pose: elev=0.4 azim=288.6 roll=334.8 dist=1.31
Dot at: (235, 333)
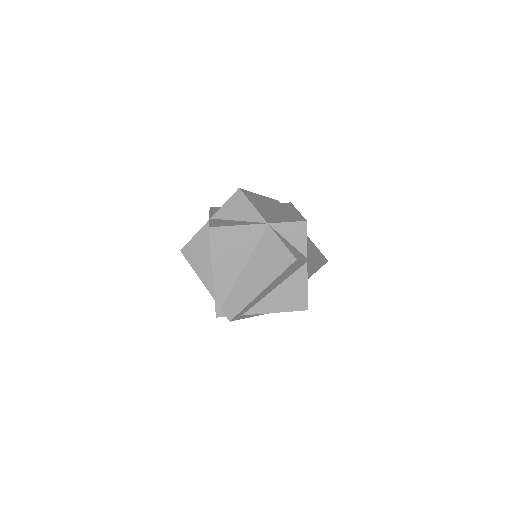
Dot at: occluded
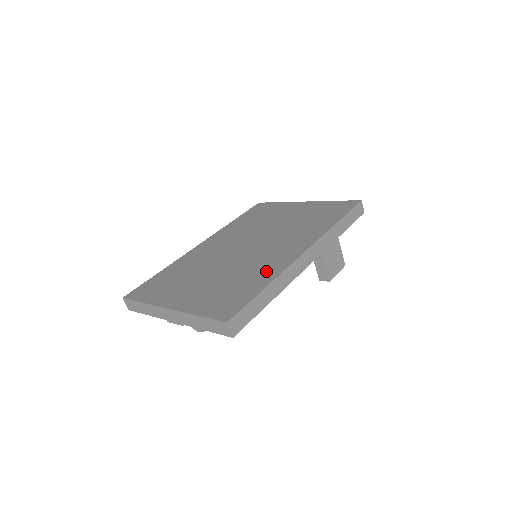
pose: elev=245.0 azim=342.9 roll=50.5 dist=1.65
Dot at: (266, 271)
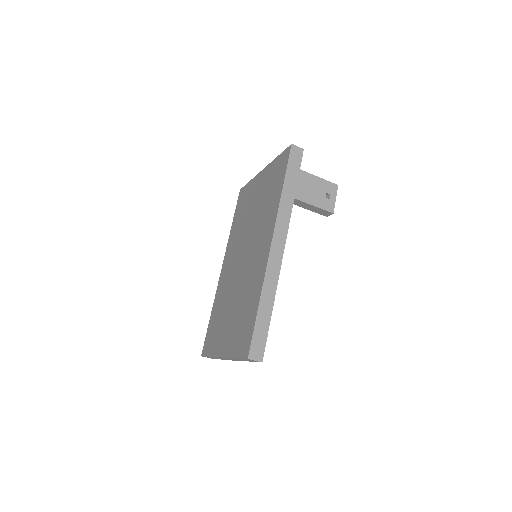
Dot at: (256, 284)
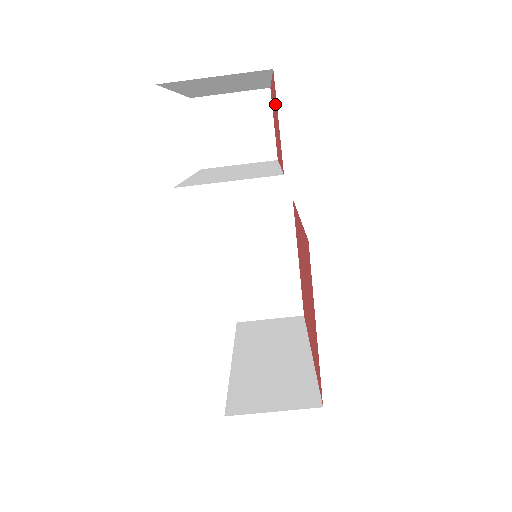
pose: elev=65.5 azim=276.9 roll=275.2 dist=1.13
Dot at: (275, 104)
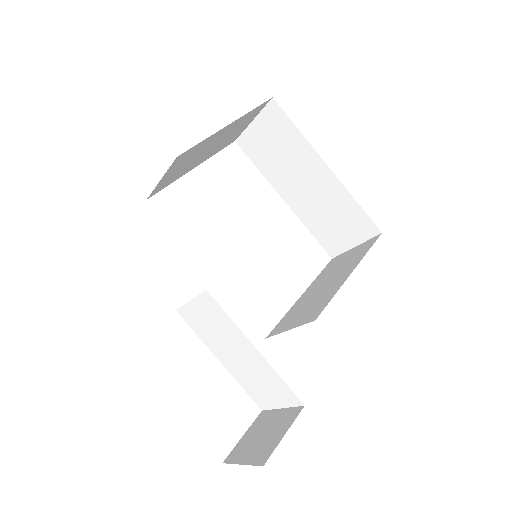
Dot at: occluded
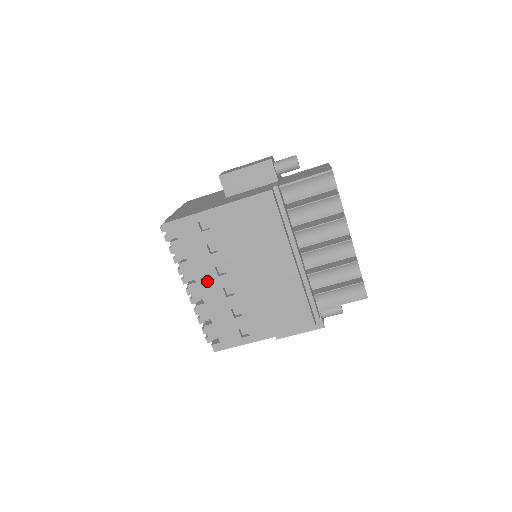
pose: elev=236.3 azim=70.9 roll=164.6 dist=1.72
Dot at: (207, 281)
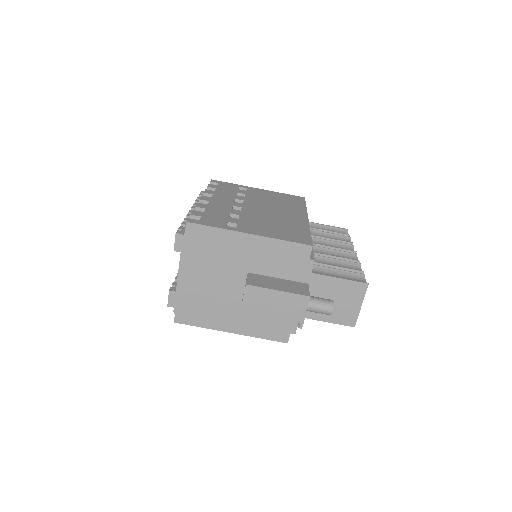
Dot at: (222, 200)
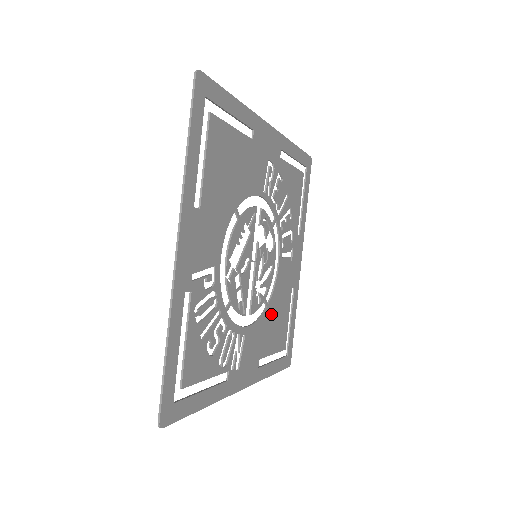
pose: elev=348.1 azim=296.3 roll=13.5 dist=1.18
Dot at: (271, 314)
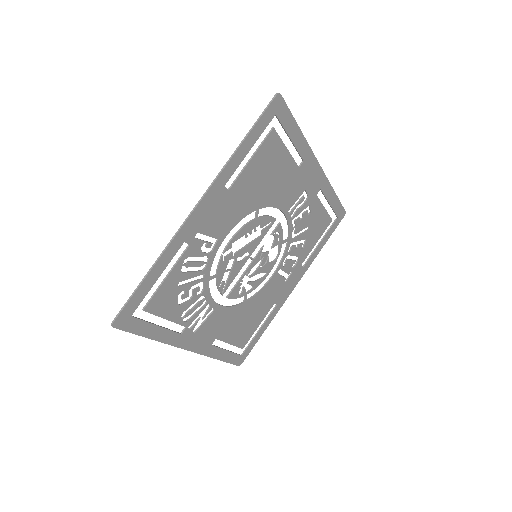
Dot at: (245, 311)
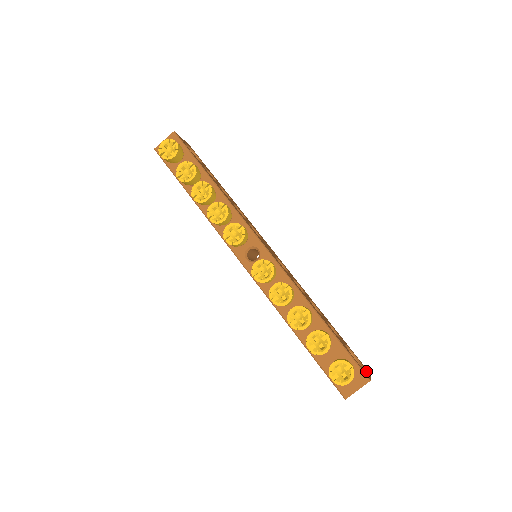
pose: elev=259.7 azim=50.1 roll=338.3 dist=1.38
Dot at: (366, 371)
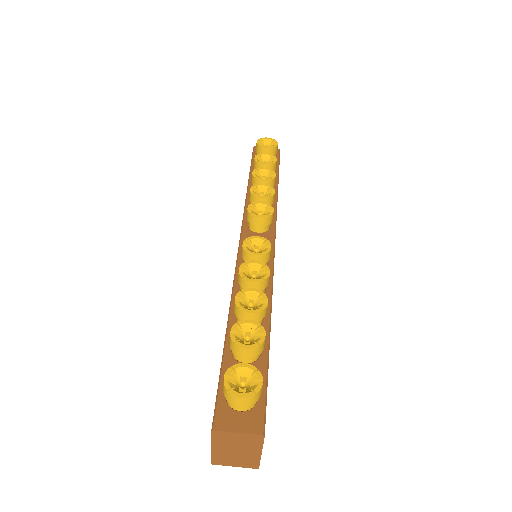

• **WHAT TO WORK ON**
Copy out every line of the rows above with nothing changed, but leave out the pictures.

• **SOLUTION BELOW**
pose: elev=0.4 azim=288.6 roll=334.8 dist=1.31
Dot at: (235, 333)
Dot at: occluded
pose: elev=245.0 azim=342.9 roll=50.5 dist=1.65
Dot at: (266, 271)
Dot at: (256, 284)
pose: elev=65.5 azim=276.9 roll=275.2 dist=1.13
Dot at: (275, 104)
Dot at: occluded
pose: elev=236.3 azim=70.9 roll=164.6 dist=1.72
Dot at: (207, 281)
Dot at: (222, 200)
pose: elev=348.1 azim=296.3 roll=13.5 dist=1.18
Dot at: (271, 314)
Dot at: (245, 311)
pose: elev=259.7 azim=50.1 roll=338.3 dist=1.38
Dot at: (366, 371)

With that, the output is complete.